Ghérasim Luca | Domaine français, 1994
Le dernier recueil auquel Ghérasim Luca travailla est composé de deux grands textes publiés originellement en roumain en 1945 : L’Inventeur de l’amour et la Mort morte précédent immédiatement la rédaction du poème Passionnément, qui marquera l’entrée de Ghérasim Luca dans sa cabale phonétique, dans ce rapport physique avec les mots où les sons produisent des idées.
L’Inventeur de l’amour propose dans un long monologue une libération de la condition œdipienne par des voies sacrilèges : dans un monde où "tout doit être réinventé", il nous faut être "de plus en plus dédaigneux, cruels, irréconciliables".
La Mort morte est un face à face avec la mort traumatique, qui se résout dans l’humour et le défi de cinq tentatives de suicide par l’impossible.

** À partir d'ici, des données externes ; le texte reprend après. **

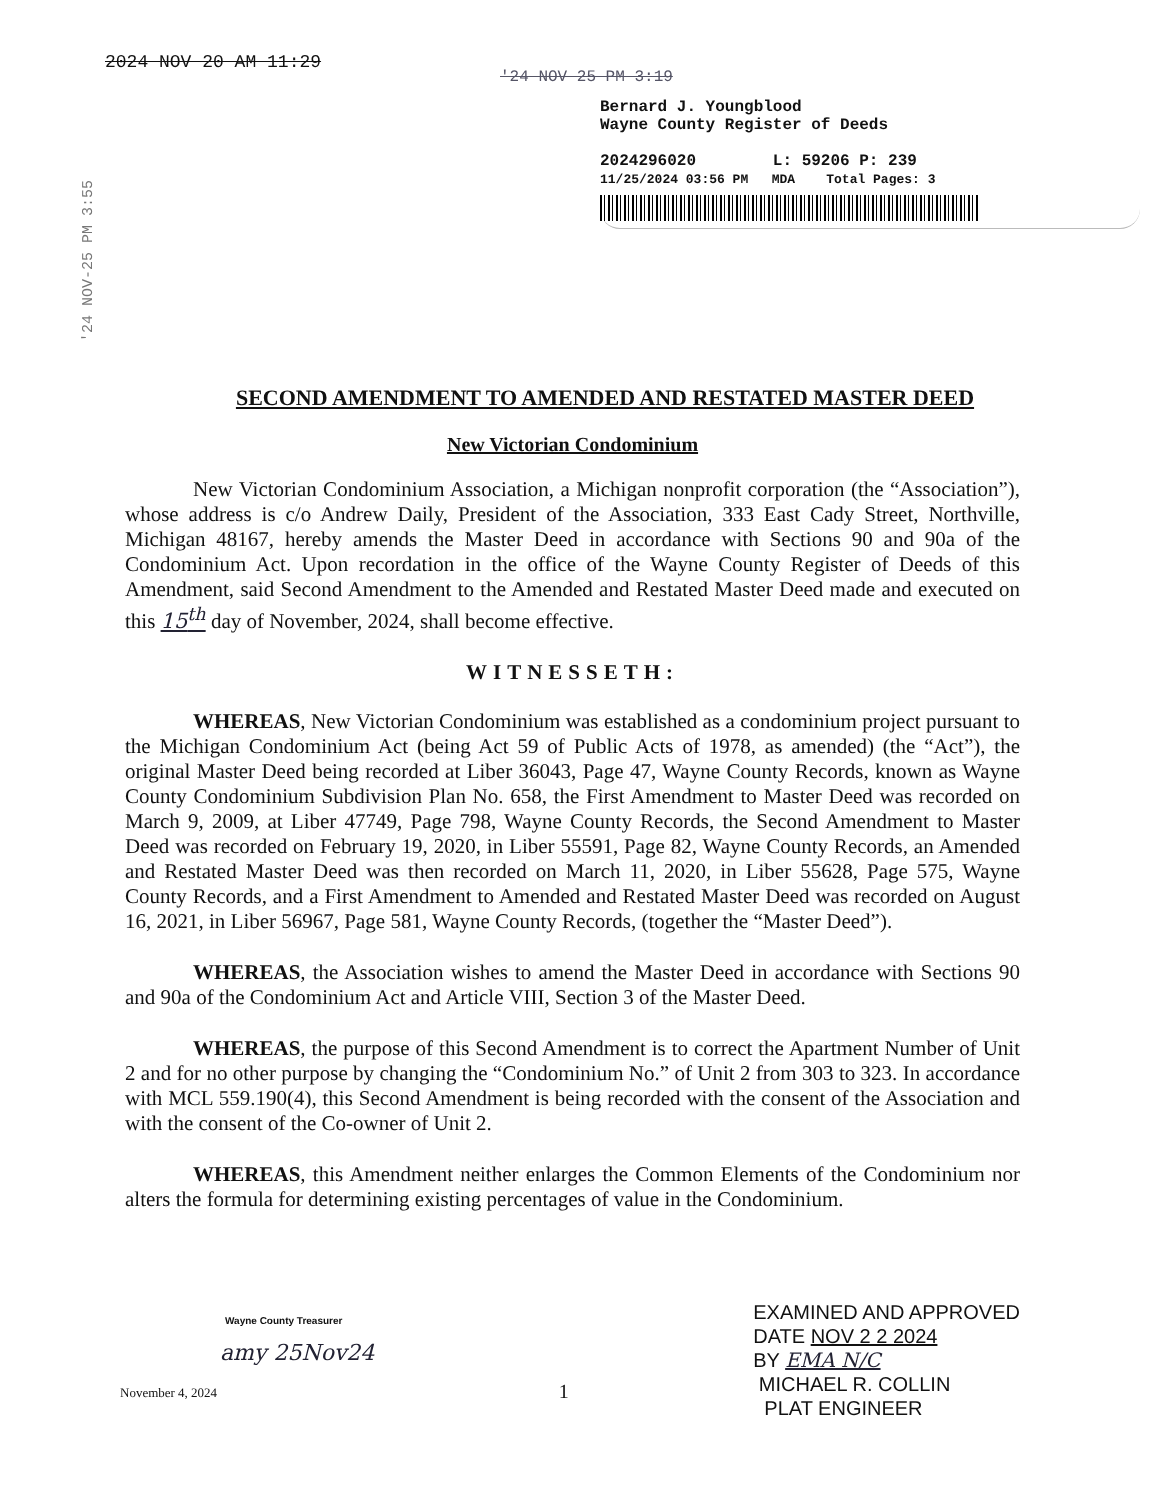2024 NOV 20 AM 11:29
'24 NOV 25 PM 3:19
'24 NOV-25 PM 3:55
Bernard J. Youngblood
Wayne County Register of Deeds
2024296020 L: 59206 P: 239
11/25/2024 03:56 PM MDA Total Pages: 3
SECOND AMENDMENT TO AMENDED AND RESTATED MASTER DEED
New Victorian Condominium
New Victorian Condominium Association, a Michigan nonprofit corporation (the “Association”), whose address is c/o Andrew Daily, President of the Association, 333 East Cady Street, Northville, Michigan 48167, hereby amends the Master Deed in accordance with Sections 90 and 90a of the Condominium Act. Upon recordation in the office of the Wayne County Register of Deeds of this Amendment, said Second Amendment to the Amended and Restated Master Deed made and executed on this 15<sup>th</sup> day of November, 2024, shall become effective.
WITNESSETH:
WHEREAS, New Victorian Condominium was established as a condominium project pursuant to the Michigan Condominium Act (being Act 59 of Public Acts of 1978, as amended) (the “Act”), the original Master Deed being recorded at Liber 36043, Page 47, Wayne County Records, known as Wayne County Condominium Subdivision Plan No. 658, the First Amendment to Master Deed was recorded on March 9, 2009, at Liber 47749, Page 798, Wayne County Records, the Second Amendment to Master Deed was recorded on February 19, 2020, in Liber 55591, Page 82, Wayne County Records, an Amended and Restated Master Deed was then recorded on March 11, 2020, in Liber 55628, Page 575, Wayne County Records, and a First Amendment to Amended and Restated Master Deed was recorded on August 16, 2021, in Liber 56967, Page 581, Wayne County Records, (together the “Master Deed”).
WHEREAS, the Association wishes to amend the Master Deed in accordance with Sections 90 and 90a of the Condominium Act and Article VIII, Section 3 of the Master Deed.
WHEREAS, the purpose of this Second Amendment is to correct the Apartment Number of Unit 2 and for no other purpose by changing the “Condominium No.” of Unit 2 from 303 to 323. In accordance with MCL 559.190(4), this Second Amendment is being recorded with the consent of the Association and with the consent of the Co-owner of Unit 2.
WHEREAS, this Amendment neither enlarges the Common Elements of the Condominium nor alters the formula for determining existing percentages of value in the Condominium.
Wayne County Treasurer
amy 25Nov24
November 4, 2024
1
EXAMINED AND APPROVED
DATE NOV 2 2 2024
BY EMA N/C
MICHAEL R. COLLIN
PLAT ENGINEER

C’est l’écho du Premier Manifeste non-œdipien, aujourd’hui disparu, qui résonne dans ces deux poèmes, expression surprenante et directement révélatrice d’une pensée révolutionnaire qui poursuit "la constellation spectrale du dépassement humain".
... Plus de bégaiement ici, plus de "cabale phonétique" et de dynamitage de la parole sacrée. L’Inventeur de l’amour, hymne vampirique à la femme aimée absente de la réalité mais fragmentairement présente en mille femmes, à la femme d’autant plus identifiée à la "merveille" bretonienne qu’elle n’existe pas, et La Mort morte, où l’humour noir affleure sans cesse, le fils du discours s’interrompant pour laisser place aux comptes rendus de cinq tentatives de suicide "impossible" (par rétention volontaire du souffle, notamment), sont tous deux des textes limpides, éloquents parfois, coupants toujours, qui suscitent en nous une admiration " hilare " – pour parler comme le grand Giorgio Manganelli.